No setor automobilístico causou aplauso o anúncio, em 1998, de compra da Chrysler pela Daimler. Foram US$ 38 bilhões investidos na operação, que daria oportunidade de penetração da Daimler no mercado estadunidense enquanto a Chrysler ganharia musculatura e recursos para promover crescimento mais acelerado de sua plataforma de produtos e a expansão para outros mercados. Em 2007 a operação foi dissolvida sendo a razão do insucesso atribuída a conflitos culturais relevantes.

Mas os negócios conjuntos da Renault com a Nissan acabou, com o choque de gestão empregado, trazendo benefícios para ambas empresas.

Durante a dura crise que as três grandes empresas automobilísticas dos Estados Unidos – Chrysler, Ford e General Motors – enfrentaram em 2009 surgiu a oportunidade, provocada pela Fiat, para aquilo que à época chamou-se de aliança. Nesse caso tudo está sendo aparentemente bem encaminhado até aqui. No ano passado foi oficializada a empresa Fiat Chrysler Automobiles, FCA, com a oferta de ações na bolsa de Nova York. A iniciativa de construção de fábrica no Brasil e o início de produção de um veículo Chrysler, Jeep, demonstra que a associação das marcas está gerando valor.

Não faz muito tempo vazaram notícias sobre possível fusão da General Motors com a Fiat. Isso, no entanto, não se concretizou, e em entrevista recente a CEO da GM, Mary Barra, disse que a companhia já tem suficiente escala e que a partir de determinado ponto trazer mais volumes não gera o retorno desejado. Disse mais: é hora de nos concentrarmos no futuro dando continuidade à boa execução da estratégia dos negócios e focar em tecnologia nas novas gerações de veículos.

Voltando ao nosso País, e agora falando do segmento de autopeças, acredito que deveríamos criar um ambiente propício à fusão de empresas de capital nacional classificadas como tier 2 e/ou tier 3 na cadeia de suprimento. Seria, de fato, uma iniciativa para sobrevivência e fortalecimento da indústria automotiva local. Esse debate deveria estar na agenda das empresas, dos órgãos de classe, do governo federal.

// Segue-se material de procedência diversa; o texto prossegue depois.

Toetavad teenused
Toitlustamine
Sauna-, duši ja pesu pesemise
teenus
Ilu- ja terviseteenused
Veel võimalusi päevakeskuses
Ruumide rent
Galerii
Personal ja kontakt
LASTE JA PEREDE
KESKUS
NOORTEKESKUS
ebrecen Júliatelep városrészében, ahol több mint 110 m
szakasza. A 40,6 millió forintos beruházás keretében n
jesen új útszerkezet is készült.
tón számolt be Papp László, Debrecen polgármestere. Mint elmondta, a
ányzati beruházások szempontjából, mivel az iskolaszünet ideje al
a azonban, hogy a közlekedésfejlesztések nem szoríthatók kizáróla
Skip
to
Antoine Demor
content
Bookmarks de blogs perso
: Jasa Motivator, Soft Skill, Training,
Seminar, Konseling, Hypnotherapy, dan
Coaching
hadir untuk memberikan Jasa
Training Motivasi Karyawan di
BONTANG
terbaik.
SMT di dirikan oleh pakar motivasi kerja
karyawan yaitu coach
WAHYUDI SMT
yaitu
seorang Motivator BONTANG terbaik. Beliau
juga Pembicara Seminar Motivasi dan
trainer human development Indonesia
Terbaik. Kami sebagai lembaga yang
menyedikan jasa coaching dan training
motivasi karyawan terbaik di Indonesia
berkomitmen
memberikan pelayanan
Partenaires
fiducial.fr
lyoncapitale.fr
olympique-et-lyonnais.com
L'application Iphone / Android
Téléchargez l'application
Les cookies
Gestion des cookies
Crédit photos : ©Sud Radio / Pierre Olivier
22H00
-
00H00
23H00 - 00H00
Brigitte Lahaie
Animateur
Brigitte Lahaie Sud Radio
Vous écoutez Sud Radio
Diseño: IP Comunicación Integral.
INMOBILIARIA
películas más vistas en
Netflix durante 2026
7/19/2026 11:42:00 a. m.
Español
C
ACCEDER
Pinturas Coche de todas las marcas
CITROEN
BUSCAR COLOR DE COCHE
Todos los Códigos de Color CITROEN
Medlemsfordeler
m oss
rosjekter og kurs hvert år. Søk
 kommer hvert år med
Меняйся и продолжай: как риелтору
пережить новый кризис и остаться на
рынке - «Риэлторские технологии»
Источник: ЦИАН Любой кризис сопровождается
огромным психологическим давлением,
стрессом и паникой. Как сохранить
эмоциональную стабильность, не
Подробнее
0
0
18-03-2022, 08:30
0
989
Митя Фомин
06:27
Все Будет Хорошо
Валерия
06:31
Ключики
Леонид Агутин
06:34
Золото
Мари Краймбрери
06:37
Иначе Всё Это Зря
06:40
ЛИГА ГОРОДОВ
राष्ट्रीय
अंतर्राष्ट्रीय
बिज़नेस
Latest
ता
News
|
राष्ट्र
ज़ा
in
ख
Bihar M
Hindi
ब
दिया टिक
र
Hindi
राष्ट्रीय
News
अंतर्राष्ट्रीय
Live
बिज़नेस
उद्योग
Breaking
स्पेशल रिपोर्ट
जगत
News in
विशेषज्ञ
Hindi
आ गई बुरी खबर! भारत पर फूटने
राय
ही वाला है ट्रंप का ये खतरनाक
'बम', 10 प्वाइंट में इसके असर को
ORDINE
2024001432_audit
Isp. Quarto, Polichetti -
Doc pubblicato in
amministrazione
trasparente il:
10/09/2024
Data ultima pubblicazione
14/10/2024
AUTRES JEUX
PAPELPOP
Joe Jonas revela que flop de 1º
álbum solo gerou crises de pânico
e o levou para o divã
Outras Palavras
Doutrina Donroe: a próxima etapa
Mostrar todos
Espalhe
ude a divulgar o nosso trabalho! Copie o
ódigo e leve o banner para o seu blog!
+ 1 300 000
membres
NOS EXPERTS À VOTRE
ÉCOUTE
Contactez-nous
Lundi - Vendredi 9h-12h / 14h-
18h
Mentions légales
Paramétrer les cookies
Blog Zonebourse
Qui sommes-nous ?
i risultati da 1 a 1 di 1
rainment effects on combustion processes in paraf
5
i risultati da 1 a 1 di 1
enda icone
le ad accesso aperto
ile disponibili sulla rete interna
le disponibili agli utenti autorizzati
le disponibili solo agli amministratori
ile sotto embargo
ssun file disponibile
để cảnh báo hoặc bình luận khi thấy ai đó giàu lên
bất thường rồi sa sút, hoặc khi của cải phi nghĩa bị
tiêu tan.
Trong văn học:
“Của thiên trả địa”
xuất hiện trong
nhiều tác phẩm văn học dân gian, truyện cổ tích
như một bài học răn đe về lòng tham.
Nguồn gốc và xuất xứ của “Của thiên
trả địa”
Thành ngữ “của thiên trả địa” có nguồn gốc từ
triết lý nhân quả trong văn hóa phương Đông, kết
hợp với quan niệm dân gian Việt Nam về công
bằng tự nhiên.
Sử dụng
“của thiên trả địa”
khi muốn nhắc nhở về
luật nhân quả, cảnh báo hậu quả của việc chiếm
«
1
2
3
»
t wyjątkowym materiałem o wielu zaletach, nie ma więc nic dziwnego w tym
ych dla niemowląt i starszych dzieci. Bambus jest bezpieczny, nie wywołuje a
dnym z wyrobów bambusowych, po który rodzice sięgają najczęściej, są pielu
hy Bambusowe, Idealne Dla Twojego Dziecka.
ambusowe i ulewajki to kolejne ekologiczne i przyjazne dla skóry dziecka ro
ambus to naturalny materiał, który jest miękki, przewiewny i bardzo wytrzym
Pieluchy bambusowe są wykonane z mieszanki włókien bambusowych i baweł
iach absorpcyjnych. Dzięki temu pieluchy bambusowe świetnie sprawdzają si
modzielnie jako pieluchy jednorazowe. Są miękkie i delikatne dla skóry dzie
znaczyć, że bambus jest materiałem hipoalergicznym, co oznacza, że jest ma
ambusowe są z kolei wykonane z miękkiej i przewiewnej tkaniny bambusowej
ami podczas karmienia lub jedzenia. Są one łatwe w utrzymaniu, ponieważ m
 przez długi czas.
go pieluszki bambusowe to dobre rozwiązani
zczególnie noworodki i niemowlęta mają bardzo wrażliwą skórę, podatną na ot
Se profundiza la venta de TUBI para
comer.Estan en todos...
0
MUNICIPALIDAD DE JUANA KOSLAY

No fim do dia a história, e os fatos reais de fusões e aquisições, demonstram que a decisão estratégica de promover o crescimento do negócio, de adquirir nova tecnologia, de expandir operações em outros mercados e/ou obter sinergia precisa passar por um crivo rigoroso, com muito estudo e metodologia. Isso é totalmente aplicável ao segmento de autopeças, sem dúvida.

São inúmeras as variáveis a serem consideradas no estudo de M&A, porém gostaria de listar alguns cuidados relativos à situação presente da indústria local de autopeças:

• como tratar a incerteza econômica e as projeções de mercado para os próximos três anos;
• b) quais os riscos futuros de tecnologia do produto/serviço oferecido;
• c) qual é a situação do parque industrial da empresa a ser adquirida;
• d) quais oportunidades de fato existem para exportação;
• e) identificar o grau de alavancagem operacional e financeira da empresa alvo;
• f) como interpretar e eventualmente ajustar os números contábeis relatados pela empresa adquirida;
• g) há riscos trabalhistas, fiscais, ambientais não identificados? e
• h) sinergia: quais são os ganhos identificados?

A fusão e/ou aquisição de empresas do segmento de autopeças no Brasil precisa avançar, com todo o cuidado que esse tipo de iniciativa exige, mas por certo redundará no fortalecimento de toda a cadeia de suprimentos.

José Rubens Vicari é administrador de empresas pela FGV com pós-graduação em finanças. Atuou por vinte anos como CEO de empresas metalúrgicas no setor de autopeças. Mentor voluntário para empresas startups pela Endeavour. Seu blog é www.senhorgestao.com.br.